The NRC is a list of people who can prove they came to Assam before March 24, 1971, the day before neighbouring Bangladesh declared independence from Pakistan. People who are excluded from the list will have 120 days to appeal against their exclusion.

The former Supreme Court judge further said that through the NRC exercise, it is not just people of one religion who are being affected. “Whether it’s farmers, women or any other section in any part of the country, if the people who are being required to prove their citizenship are being rendered stateless, irrespective of religion, it’s a grave violation of human rights,” he said, according to LiveLaw.

Justice Gowda also elaborated how B.R. Ambedkar, the architect of India’s constitution, heatedly debated in the Constituent Assembly to reject the idea of granting citizenship based on religion. “Dr B.R. Ambedkar acknowledged that there is no other article which has given the drafting committee so much trouble as this, considering how many drafts were prepared and how many were destroyed in the endeavour to cover all cases,” he said. 

“Citizenship is a fundamental building block of a nation-state.
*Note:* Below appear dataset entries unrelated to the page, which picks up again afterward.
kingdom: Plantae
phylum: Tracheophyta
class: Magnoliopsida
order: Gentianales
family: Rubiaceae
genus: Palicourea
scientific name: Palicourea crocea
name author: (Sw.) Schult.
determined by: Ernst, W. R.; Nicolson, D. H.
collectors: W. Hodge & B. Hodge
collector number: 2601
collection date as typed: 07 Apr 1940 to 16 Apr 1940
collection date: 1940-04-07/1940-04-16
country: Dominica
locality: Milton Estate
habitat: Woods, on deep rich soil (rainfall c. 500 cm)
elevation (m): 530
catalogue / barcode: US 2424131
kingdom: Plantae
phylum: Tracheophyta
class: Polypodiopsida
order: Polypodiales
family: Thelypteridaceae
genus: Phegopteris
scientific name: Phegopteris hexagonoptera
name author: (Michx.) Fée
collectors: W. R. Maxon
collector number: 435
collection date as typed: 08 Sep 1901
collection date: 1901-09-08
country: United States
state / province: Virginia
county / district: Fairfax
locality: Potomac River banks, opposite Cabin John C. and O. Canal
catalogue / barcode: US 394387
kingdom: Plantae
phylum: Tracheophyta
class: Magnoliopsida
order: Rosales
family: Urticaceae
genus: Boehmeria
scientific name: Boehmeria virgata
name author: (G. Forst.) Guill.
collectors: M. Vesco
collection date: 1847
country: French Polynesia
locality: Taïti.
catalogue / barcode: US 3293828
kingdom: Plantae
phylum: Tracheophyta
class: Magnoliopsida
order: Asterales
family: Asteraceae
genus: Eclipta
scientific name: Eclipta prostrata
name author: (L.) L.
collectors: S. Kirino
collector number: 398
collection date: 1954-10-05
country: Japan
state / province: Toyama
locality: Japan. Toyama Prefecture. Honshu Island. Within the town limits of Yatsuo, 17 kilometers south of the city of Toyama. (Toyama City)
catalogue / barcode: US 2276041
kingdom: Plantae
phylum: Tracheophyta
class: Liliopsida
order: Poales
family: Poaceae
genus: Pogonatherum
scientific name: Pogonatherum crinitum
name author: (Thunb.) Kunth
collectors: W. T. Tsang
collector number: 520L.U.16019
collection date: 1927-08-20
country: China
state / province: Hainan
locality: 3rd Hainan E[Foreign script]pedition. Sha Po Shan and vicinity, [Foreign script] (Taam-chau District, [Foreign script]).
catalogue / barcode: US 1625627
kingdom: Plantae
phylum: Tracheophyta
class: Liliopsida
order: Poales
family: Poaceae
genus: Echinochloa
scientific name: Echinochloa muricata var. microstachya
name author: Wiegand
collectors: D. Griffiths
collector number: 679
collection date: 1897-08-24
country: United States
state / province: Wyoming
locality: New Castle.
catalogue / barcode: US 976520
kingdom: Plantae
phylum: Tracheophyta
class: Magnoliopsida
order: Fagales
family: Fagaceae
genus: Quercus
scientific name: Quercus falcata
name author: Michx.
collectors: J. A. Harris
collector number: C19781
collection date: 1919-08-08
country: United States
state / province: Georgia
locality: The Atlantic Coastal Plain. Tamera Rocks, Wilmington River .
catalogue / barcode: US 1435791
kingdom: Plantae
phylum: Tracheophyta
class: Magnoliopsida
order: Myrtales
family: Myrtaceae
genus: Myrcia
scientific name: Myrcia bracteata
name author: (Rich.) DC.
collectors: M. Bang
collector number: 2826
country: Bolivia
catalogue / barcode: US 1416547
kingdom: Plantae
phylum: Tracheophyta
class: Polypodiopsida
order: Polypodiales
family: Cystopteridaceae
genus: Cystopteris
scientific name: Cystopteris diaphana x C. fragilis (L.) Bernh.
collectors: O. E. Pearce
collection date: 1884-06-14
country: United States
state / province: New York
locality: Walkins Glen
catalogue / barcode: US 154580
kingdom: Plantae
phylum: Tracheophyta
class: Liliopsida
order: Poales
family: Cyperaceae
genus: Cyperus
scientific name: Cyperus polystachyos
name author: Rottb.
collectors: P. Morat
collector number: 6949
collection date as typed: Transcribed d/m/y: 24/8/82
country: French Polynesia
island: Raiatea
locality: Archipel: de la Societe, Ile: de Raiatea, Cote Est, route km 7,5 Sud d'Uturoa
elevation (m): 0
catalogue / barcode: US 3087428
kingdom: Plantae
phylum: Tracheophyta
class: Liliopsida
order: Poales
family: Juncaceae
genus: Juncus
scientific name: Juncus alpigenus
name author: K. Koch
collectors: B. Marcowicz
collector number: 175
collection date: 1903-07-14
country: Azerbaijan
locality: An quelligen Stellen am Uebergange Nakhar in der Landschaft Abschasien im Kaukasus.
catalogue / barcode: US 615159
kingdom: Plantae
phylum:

It is the quintessential DNA that powers life and vitality in a democracy. Any impairment in citizenship renders a democracy dysfunctional,” he explained.

Justice Gowda also urged the Supreme Court to dispose expeditiously of the hundreds of cases are pending before it, according to LiveLaw. Describing the apex court as “the most independent and vibrant judiciary in the entire world”, he reminded the court of its responsibility as “custodian angels” of the ongoing realities of society.